İstanbul'da asliye ceza mahkemesinde görülen bir davanın duruşmasında ayağa kalkmadan savunma yapan bir avukat hakkında mahkeme, 'avukatlık görevini yerine getirmediği' gerekçesiyle duruşmalara alınmamasına karar verdi. Üst mahkeme, karara itiraz eden avukatı haklı buldu ve asliye ceza mahkemesinin verdiği kararı kaldırdı. Asliye ceza mahkemesi ise üst mahkeme olan ağır ceza mahkemesi hakkında suç duyurusunda bulundu.
Olay İstanbul 7. Asliye Ceza Mahkemesi’nde 10 Ekim’deki duruşmada yaşandı.
Sözcü'den Ümit Türk'ün haberine göre, 40 yıllık avukat Ali Rıza Dizdar, bir sanığın avukatlığını yaptığı davada ayağa kalkmadan konuşunca mahkeme hakimi tarafından uyarıldı. Hakime, hüküm dışındaki kararlarda ayağa kalkma zorunluluğunun olmadığını söyleyen avukat Dizdar, savunmasını oturarak yapmaya devam etti.
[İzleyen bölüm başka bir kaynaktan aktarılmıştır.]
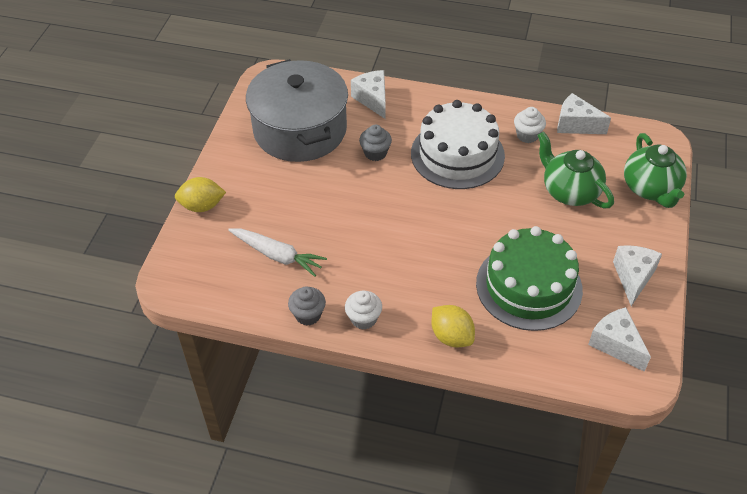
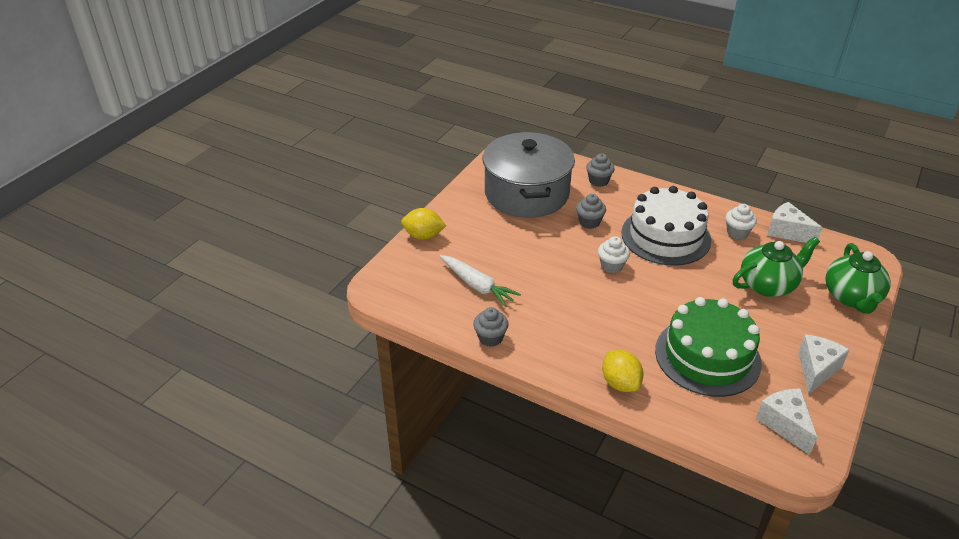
camera: 15 degrees right, 10 degrees down
white cupcake [345,290,382,330] -> white cupcake moved to [598,236,630,273]
white cheese [351,70,386,119] -> grey cupcake [586,153,615,187]
green teapot [537,131,614,209] -> green teapot turned 90 degrees clockwise [733,237,820,297]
Bu durum üzerine mahkeme hakimi, avukatın kendisine hakaret ettiği ve avukatlık görevini yerine getirmediği gerekçesiyle, avukatın duruşmalara alınmamasına karar verdi.
Üst mahkeme kararı kaldırdı
Avukat Dizdar mahkemenin verdiği bu karara üst mahkemede itiraz etti. İtirazını değerlendiren İstanbul 3. Ağır Ceza Mahkemesi (üst mahkeme), ‘Hüküm dışındaki kararlarda ayağa kalkma zorunluluğunun olmadığını’ belirterek asliye ceza mahkemesinin verdiği kararı kaldırdı.
Alt mahkeme HSK'ya şikayette bulundu
Bu duruma tepki gösteren asliye ceza mahkemesi, avukat lehine verdiği karardan dolayı ağır ceza mahkemesini Hakimler ve Savcılar Kurulu’na şikayet etti.
Dilekçede, ağır ceza mahkemesi heyeti, mevzuatı yeterince takip etmeden ve dosyayı okumadan karar vermekle suçlandı.
“Dosya okunmadan karar vermenin affedilir yanı yok”
Dilekçede, hakimlerin bütün mevzuatı bilmelerinin beklenmediği, ancak dosyayı okumadan karar vermenin ‘affedilir yanının bulunmadığı’ belirtilerek şöyle denildi:
“Zira dosya okunarak karar verilmiş olsaydı 7 Şubat tarihli celsede Yargıtay içtihadının mahkeme zaptına yazıldığı, içtihad gereği ayağa kalkmaları gerektiği mahkememizce avukata hatırlatıldığında, avukatın, ‘Biz o kararı yırttık artık’ diyecek kadar pervazsız ve hukuk tanımaz bir tavır içinde olduğu ve yok dedikleri hükmün var olduğunu anlamış olacakları, dosya okunmadan karar vermenin affedilir tarafının bulunmadığı, bu sebeple de daha büyük ve vahim olaylara sebebiyet veren bu garabet kararın alınmış olduğu anlaşılmıştır.”
“Yargı krizinin en önemli sorunlarından birisi savunmanın kısıtlanması”
Avukat üzerinden iki mahkemenin karşı karşıya gelmesini değerlendiren İstanbul Baro Başkanı Mehmet Durakoğlu, “Yaşanmakta olan yargı krizinin en önemli sorunlarından birisi de, savunmanın kısıtlanmasıdır. Avukatın yargılamadaki rolünü, yargının diğer sujelerine anlatmakta güçlük çekersek, geleceğe dair umut besleyemeyiz. HSK'yı özen göstermeye davet ediyoruz” ifadesinde bulundu.